At Walter Reed site, officials push for a town center

By Jonathan O'Connell,October 14, 2012
  • A look at the campus of the Walter Reed U.S. Army medical center from inside the pavillion of the rosegarden.
A look at the campus of the Walter Reed U.S. Army medical center from inside… (Astrid Riecken/FOR THE…)

It has been more than a year since patients walked down the ramp from the massive concrete hospital, wheelchairs rolled along the paved paths that crisscross the lawns and nurses headed to work stepped off the No. 70 bus at the corner of Georgia Avenue NW and Butternut Street NW.

Walter Reed Army Medical Center closed a year ago, and District planners, Army officials and residents from surrounding neighborhoods have been thinking about how every inch of the campus may be used in the future, from the stately hospital building where President Dwight D. Eisenhower died to the 1,000-space underground parking garage built in the 1970s.

The base’s closure has been painful for businesses along Georgia Avenue NW that fed and supplied those frequenting Walter Reed, but the city has proposed a town center development in the hospital’s stead, and a number of affordable-housing builders and schools have already claimed portions of the site. By early next year, District officials hope to begin a search for a private development partner.

Walter Reed is surrounded by neighborhoods — Shepherd Park, Brightwood and Takoma — whose residents typically have to leave the city to shop.

“The residents there have been craving retail along Georgia Avenue for years,” said Ernest D. Jarvis, a senior vice president at First Potomac Realty Trust. The son of former D.C. council member Charlene Drew Jarvis, he grew up in nearby Colonial Village.

With Walter Reed vacated, Jarvis said, “This is the time that the neighbors can have, in the future, a thoughtful mixed-use project.”

Some elements decided

The Department of Housing and Urban Development is reviewing the plans and a D.C. Council committee is scheduled to consider them Oct. 16, but some of what will be built at Walter Reed has already been decided. The State Department wants to build a row of embassies for more than 20 nations, similar to the International Chancery Center at Connecticut Avenue and Van Ness Street NW, on 43.5 acres it plans to acquire on the west end of the campus.

Uses for the remaining 66.6 acres have been identified through a public engagement and selection process managed by the project’s Local Redevelopment Authority since the campus was pegged for closure by the Pentagon in 2005.

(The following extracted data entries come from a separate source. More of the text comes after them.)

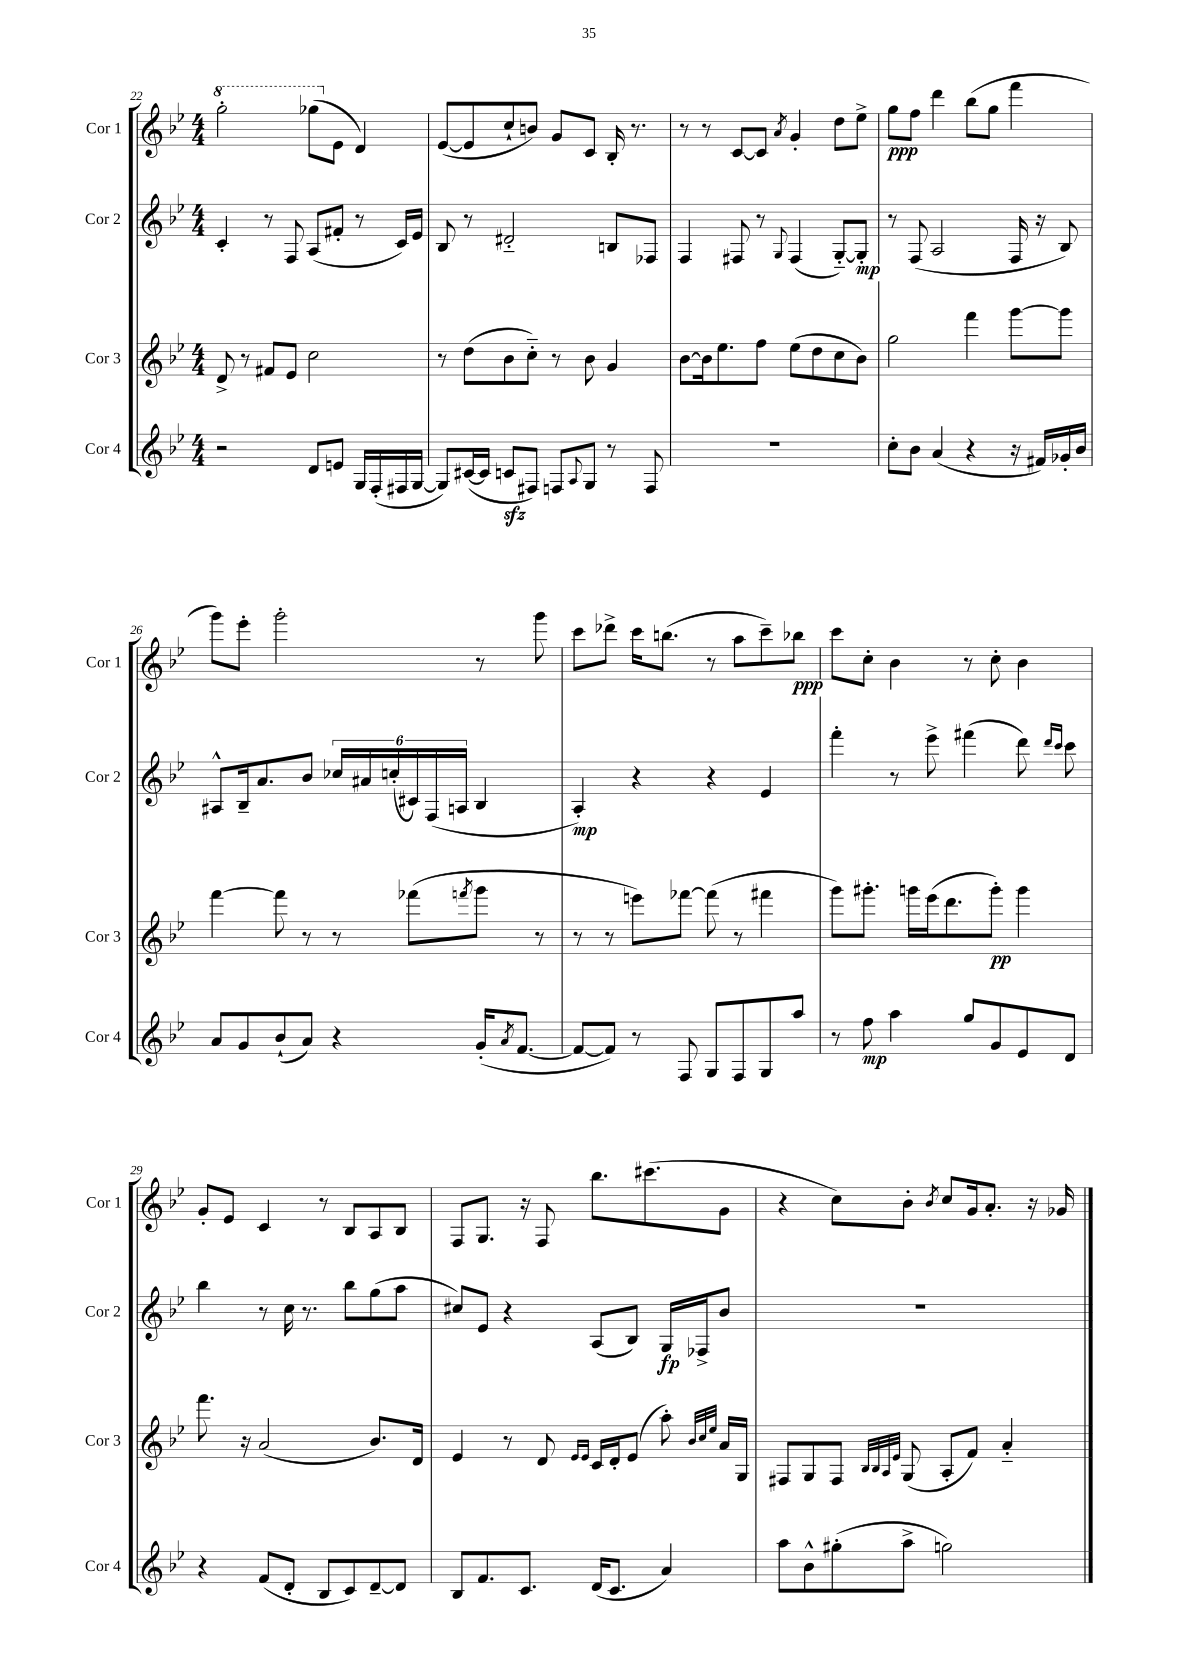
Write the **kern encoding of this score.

**kern	**dynam	**kern	**dynam	**kern	**dynam	**kern	**dynam
*part4	*part4	*part3	*part3	*part2	*part2	*part1	*part1
*staff4	*staff4	*staff3	*staff3	*staff2	*staff2	*staff1	*staff1
*I"Cor 4	*	*I"Cor 3	*	*I"Cor 2	*	*I"Cor 1	*
*I'Cor 4	*	*I'Cor 3	*	*I'Cor 2	*	*I'Cor 1	*
*clefG2	*	*clefG2	*	*clefG2	*	*clefG2	*
*k[b-e-]	*	*k[b-e-]	*	*k[b-e-]	*	*k[b-e-]	*
*M4/4	*	*M4/4	*	*M4/4	*	*M4/4	*
*	*	*	*	*	*	*8va	*
=22	=22	=22	=22	=22	=22	=22	=22
2r	.	8d^/	.	4c'/	.	2ggg'\	.
.	.	8r	.	.	.	.	.
.	.	8f#X/L	.	8r	.	.	.
.	.	8e-/J	.	8F/	.	.	.
8d/L	.	2cc\	.	(8A/L	.	(8ggg-X\L	.
*	*	*	*	*	*	*X8va	*
8en/J	.	.	.	8f#X'/J	.	8e-\J	.
16G/LL	.	.	.	8r	.	4d/)	.
(16F'/	.	.	.	.	.	.	.
16F#X/	.	.	.	16c/LL)	.	.	.
[16G/JJ	.	.	.	16e-/JJ	.	.	.
=23	=23	=23	=23	=23	=23	=23	=23
8G/L])	.	8r	.	8B-/	.	([8e-/L	.
([16c#X/L	.	(8dd\L	.	8r	.	8e-/]	.
16c#/JJ]	.	.	.	.	.	.	.
8cnzz/L	.	8b-\	.	2d#X/	.	8cc`/	.
8F#X/J)	.	8cc\J)	.	.	.	8bn/J)	.
8Fn/L	.	8r	.	.	.	8g/L	.
8qqA/	.	.	.	.	.	.	.
8G/J	.	8b-\	.	.	.	8c/J	.
8r	.	4g/	.	8Bn/L	.	16B-'/	.
.	.	.	.	.	.	8.r	.
8F/	.	.	.	8F-X/J	.	.	.
=24	=24	=24	=24	=24	=24	=24	=24
1r	.	[8b-\L	.	4F/	.	8r	.
.	.	16b-\k]	.	.	.	8r	.
.	.	8.ee-\	.	.	.	.	.
.	.	.	.	8F#X/	.	[8c/L	.
.	.	8ff\J	.	8r	.	8c/J]	.
.	.	.	.	8qqG/	.	8qa/	.
.	.	(8ee-\L	.	(4F#/	.	4g'/	.
.	.	8dd\	.	.	.	.	.
.	.	8cc\	.	[8G/L)	.	8dd\L	.
.	.	8b-\J)	.	8G'/J]	mp	8ee-^\J	.
=25	=25	=25	=25	=25	=25	=25	=25
8cc'\L	.	2gg\	.	8r	.	8gg\L	ppp
8b-\J	.	.	.	(8F/	.	8ff\J	.
(4a/	.	.	.	2A/	.	4ddd\	.
4r	.	4fff\	.	.	.	(8bb-\L	.
.	.	.	.	.	.	8gg\J	.
16r	.	[8ggg\L	.	16F/	.	4fff\	.
16f#X/LL)	.	.	.	16r	.	.	.
16g-X'/	.	8ggg\J]	.	8B-/)	.	.	.
16b-/JJ	.	.	.	.	.	.	.
!!LO:LB:g=z
=26	=26	=26	=26	=26	=26	=26	=26
8a/L	.	[4fff\	.	8A#X^^/L	.	8ggg\L)	.
8g/	.	.	.	16B-~/k	.	8eee-'\J	.
.	.	.	.	8.a/	.	.	.
(8b-`/	.	8fff\]	.	.	.	2ggg'\	.
8a/J)	.	8r	.	8b-/J	.	.	.
4r	.	8r	.	24cc-X/LL	.	.	.
.	.	.	.	24a#X/	.	.	.
.	.	.	.	(24ccn'/	.	.	.
.	.	(8fff-X\L	.	24c#X/)	.	.	.
.	.	.	.	(24F/	.	.	.
.	.	.	.	24An/JJ	.	.	.
.	.	8qfffn/	.	.	.	.	.
(16g'/KL	.	8ggg\J	.	4B-/	.	8r	.
8qa/	.	.	.	.	.	.	.
[8.f/J	.	.	.	.	.	.	.
.	.	8r	.	.	.	8ggg\	.
=27	=27	=27	=27	=27	=27	=27	=27
8f/L_	.	8r	.	4A'/)	mp	8ccc\L	.
8f/J])	.	8r	.	.	.	8ddd-X^\J	.
8r	.	8eeen\L)	.	4r	.	16ccc\KL	.
.	.	.	.	.	.	(8.bbn\J	.
8F/	.	[8fff-X\J	.	.	.	.	.
8G/L	.	(8fff-\]	.	4r	.	8r	.
8F/	.	8r	.	.	.	8aa\L	.
8G/	.	4fff#X\	.	4e-/	.	8ccc~\)	.
8aa/J	.	.	.	.	.	8bb-X\J	ppp
=28	=28	=28	=28	=28	=28	=28	=28
8r	.	8ggg\L)	.	4fff'\	.	8ccc\L	.
8ff\	mp	8.ggg#X'\J	.	.	.	8cc'\J	.
4aa\	.	.	.	8r	.	4b-\	.
.	.	16gggn\LL	.	.	.	.	.
.	.	(16eee-\J	.	8eee-^\	.	.	.
.	.	8.ddd\	.	.	.	.	.
8gg/L	.	.	.	(4fff#X\	.	8r	.
8g/	.	8ggg'\J)	pp	.	.	8cc'\	.
8e-/	.	4ggg\	.	8ddd\)	.	4b-\	.
.	.	.	.	16qqddd/LL	.	.	.
.	.	.	.	16qqccc/JJ	.	.	.
8d/J	.	.	.	8ccc\	.	.	.
!!LO:LB:g=z
=29	=29	=29	=29	=29	=29	=29	=29
4r	.	8.fff\	.	4bb-\	.	8g'/L	.
.	.	.	.	.	.	8e-/J	.
.	.	16r	.	.	.	.	.
(8f/L	.	(2a/	.	8r	.	4c/	.
8d'/J	.	.	.	16cc\	.	.	.
.	.	.	.	8.r	.	.	.
8B-/L	.	.	.	.	.	8r	.
8c/)	.	.	.	8bb-\L	.	8B-/L	.
[8d~/	.	8.b-/L)	.	(8gg\	.	8A/	.
8d/J]	.	.	.	8aa\J	.	8B-/J	.
.	.	16d/Jk	.	.	.	.	.
=30	=30	=30	=30	=30	=30	=30	=30
8B-/L	.	4e-/	.	8cc#X/L)	.	8F/L	.
8.f/	.	.	.	8e-/J	.	8.G/J	.
.	.	8r	.	4r	.	.	.
8.c/J	.	.	.	.	.	16r	.
.	.	8d/	.	.	.	8F/	.
.	.	16qqe-/LL	.	.	.	.	.
.	.	16qqe-/JJ	.	.	.	.	.
(16d/KL	.	16c/LL	.	(8A/L	.	8.bb-\L	.
8.c/J	.	16d'/J	.	.	.	.	.
.	.	(8e-/J	.	8B-/J)	.	.	.
.	.	.	.	.	.	(8.ccc#X\	.
4a/)	.	8aa'\)	.	16G/LL	fp	.	.
.	.	.	.	16F-X^/J	.	.	.
.	.	32qqb-/LLL	.	.	.	.	.
.	.	32qqcc/	.	.	.	.	.
.	.	32qqee-/JJJ	.	.	.	.	.
.	.	16a/LL	.	8b-/J	.	8g\J	.
.	.	16G/JJ	.	.	.	.	.
=31	=31	=31	=31	=31	=31	=31	=31
8aa\L	.	8F#X/L	.	1r	.	4r	.
8b-^^\	.	8G/	.	.	.	.	.
(8gg#X'\	.	8F#/J	.	.	.	8cc\L)	.
.	.	32qqB-/LLL	.	.	.	.	.
.	.	32qqB-/	.	.	.	.	.
.	.	32qqA/	.	.	.	.	.
.	.	32qqe-/JJJ	.	.	.	.	.
8aa^\J	.	(8G/	.	.	.	8b-'\J	.
.	.	.	.	.	.	8qb-/	.
2ggn\)	.	8A'/L	.	.	.	8cc/L	.
.	.	8f/J)	.	.	.	16g/k	.
.	.	.	.	.	.	8.a'/J	.
.	.	4a/	.	.	.	.	.
.	.	.	.	.	.	16r	.
.	.	.	.	.	.	16g-X/	.
==	==	==	==	==	==	==	==
*-	*-	*-	*-	*-	*-	*-	*-
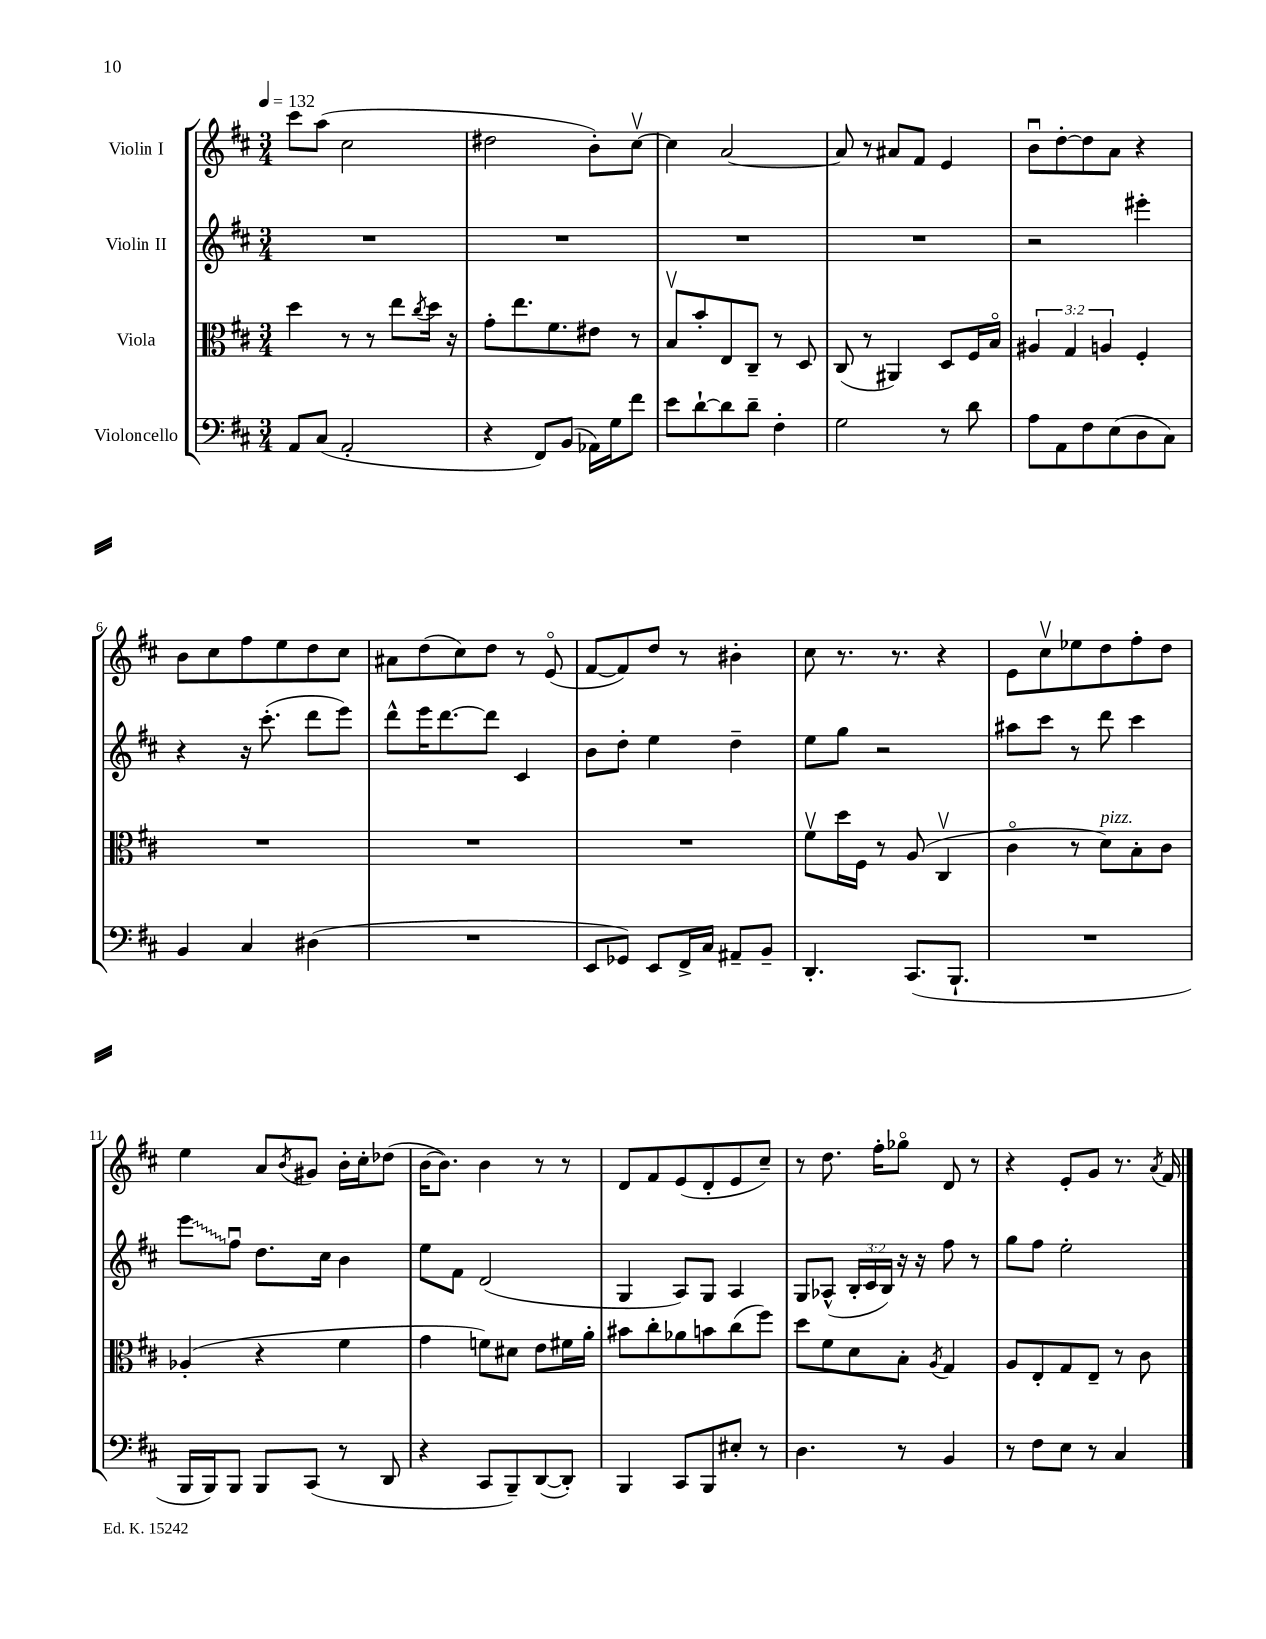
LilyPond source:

<<
\new StaffGroup <<
\new Staff = "s0" \with { instrumentName = "Violin I" } {
    \clef treble \key d \major \numericTimeSignature \time 3/4 \tempo 4 = 132
    cis'''8 a''8( cis''2 |
    dis''2 b'8-.) cis''8~\upbow |
    cis''4 a'2~ |
    a'8 r8 ais'8 fis'8 e'4 |
    b'8\downbow d''8~-. d''8 a'8 r4 |
    b'8 cis''8 fis''8 e''8 d''8 cis''8 |
    ais'8 d''8( cis''8) d''8 r8 e'8\flageolet( |
    fis'8~ fis'8) d''8 r8 bis'4-. |
    cis''8 r8. r8. r4 |
    e'8 cis''8\upbow ees''8 d''8 fis''8-. d''8 |
    e''4 a'8 \acciaccatura { b'8 } gis'8 b'16-. cis''16-. des''8( |
    b'16~ b'8.) b'4 r8 r8 |
    d'8 fis'8 e'8( d'8-. e'8 cis''8--) |
    r8 d''8. fis''16-. ges''8\flageolet d'8 r8 |
    r4 e'8-. g'8 r8. \acciaccatura { a'8 } fis'16 \bar "|." |
}
\new Staff = "s1" \with { instrumentName = "Violin II" } {
    \clef treble \key d \major \numericTimeSignature \time 3/4 \override Staff.TupletNumber.text = #tuplet-number::calc-fraction-text
    R2. |
    R2. |
    R2. |
    R2. |
    r2 eis'''4-. |
    r4 r16 cis'''8.-.( d'''8 e'''8) |
    d'''8-^ e'''16 d'''8.~ d'''8 cis'4 |
    b'8 d''8-. e''4 d''4-- |
    e''8 g''8 r2 |
    ais''8 cis'''8 r8 d'''8 cis'''4 |
    \once \override Glissando.style = #'zigzag e'''8\glissando fis''8\downbow d''8. cis''16 b'4 |
    e''8 fis'8 d'2( |
    g4 a8) g8 a4 |
    g8 aes8-^( \tuplet 3/2 { b16-. cis'16 b16) } r16 r16 fis''8 r8 |
    g''8 fis''8 e''2-. \bar "|." |
}
\new Staff = "s2" \with { instrumentName = "Viola" } {
    \clef alto \key d \major \numericTimeSignature \time 3/4 \override Staff.TupletNumber.text = #tuplet-number::calc-fraction-text
    d''4 r8 r8 e''8 \acciaccatura { cis''8 } d''16 r16 |
    g'8-. e''8. fis'8. eis'8 r8 |
    b8\upbow b'8-. e8 cis8-- r8 d8 |
    cis8( r8 ais,4) d8 fis16 b16\flageolet |
    \tuplet 3/2 { ais4 g4 a4 } fis4-. |
    R2. |
    R2. |
    R2. |
    fis'8\upbow d''16 fis16 r8 a8( cis4\upbow |
    cis'4\flageolet r8 d'8^\markup { \italic "pizz." }) b8-. cis'8 |
    aes4-.( r4 fis'4 |
    g'4 f'8) dis'8 e'8 fis'16 a'16-. |
    bis'8 cis''8-. aes'8 b'8 cis''8( fis''8) |
    d''8 fis'8 d'8 b8-. \acciaccatura { a8 } g4 |
    a8 e8-. g8 e8-- r8 cis'8 \bar "|." |
}
\new Staff = "s3" \with { instrumentName = "Violoncello" } {
    \clef bass \key d \major \numericTimeSignature \time 3/4
    a,8 cis8( a,2-. |
    r4 fis,8) b,8( aes,16) g16 fis'8 |
    e'8 d'8~-! d'8 d'8-- fis4-. |
    g2 r8 d'8 |
    a8 a,8 fis8 e8( d8 cis8) |
    b,4 cis4 dis4( |
    R2. |
    e,8 ges,8) e,8 fis,16-> cis16 ais,8-- b,8-- |
    d,4.-. cis,8.( b,,8.-! |
    R2. |
    b,,16 b,,16) b,,8 b,,8 cis,8( r8 d,8 |
    r4 cis,8 b,,8--) d,8~( d,8-.) |
    b,,4 cis,8 b,,8 eis8-. r8 |
    d4. r8 b,4 |
    r8 fis8 e8 r8 cis4 \bar "|." |
}
>>
>>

Two nonprofit organizations, So Others Might Eat and Help USA, plan to provide up to 115 homes for the homeless on the southern end, while two schools, Washington Yu Ying Public Charter School and Latin American Montessori Bilingual Public Charter School, want to open facilities near 16th Street NW. Howard University — which asked for a majority of the campus as a place to relocate its medical offices and clinical research facilities — plans to open an ambulatory care unit in two buildings on the eastern end near Georgia Avenue NW.

That’s where things stand today. To deliver enough retail to satisfy existing residents and stem the flight of sales tax dollars to the suburbs, Mayor Vincent C. Gray’s economic development team has mapped out a town square development totaling 3.1 million square feet of development, more than 550,000 square feet of it in existing historic buildings, plus 14 acres of open space.

The vision calls for tearing down the mammoth, 2.6 million-square-foot Brutalist concrete hospital that was completed in 1977 and using its underground parking garage to attract big name retailers to a town center between 13th and 14th streets, south of Elder Street and north of Dahlia Street. Between Fern and Elder streets, 90 town homes would be built.

Wegmans, the Rochester, N.Y.-based grocery chain, has considered the location, and a who’s who of big name retailers toured the site with District officials last year, including Costco, Giant, Harris Teeter, Home Depot, Kohl’s, Safeway and Whole Foods.

In the original brick hospital building, which first opened in 1909, the District hopes to attract a user in need of a campus-like atmosphere. The entire campus may be named its own historic district, and the original hospital’s structure, parts of its interior, and a garish blue fountain out front may all fall under historical protection.

“That’s got a great potential for attracting an anchor that could be corporate, cultural or educational,” said Susana Arissó, senior planner and designer at Perkins and Will, the planning firm the District hired for Walter Reed.

Voicing their interest

Although the District has not yet begun seeking a master developer, real estate firms, retailers and universities and colleges have already begun voicing their interest. Herb Miller, who has developed more than 20 million square feet, said he is considering a bid for the property that would propose reusing the campus as a center for commercialization of research.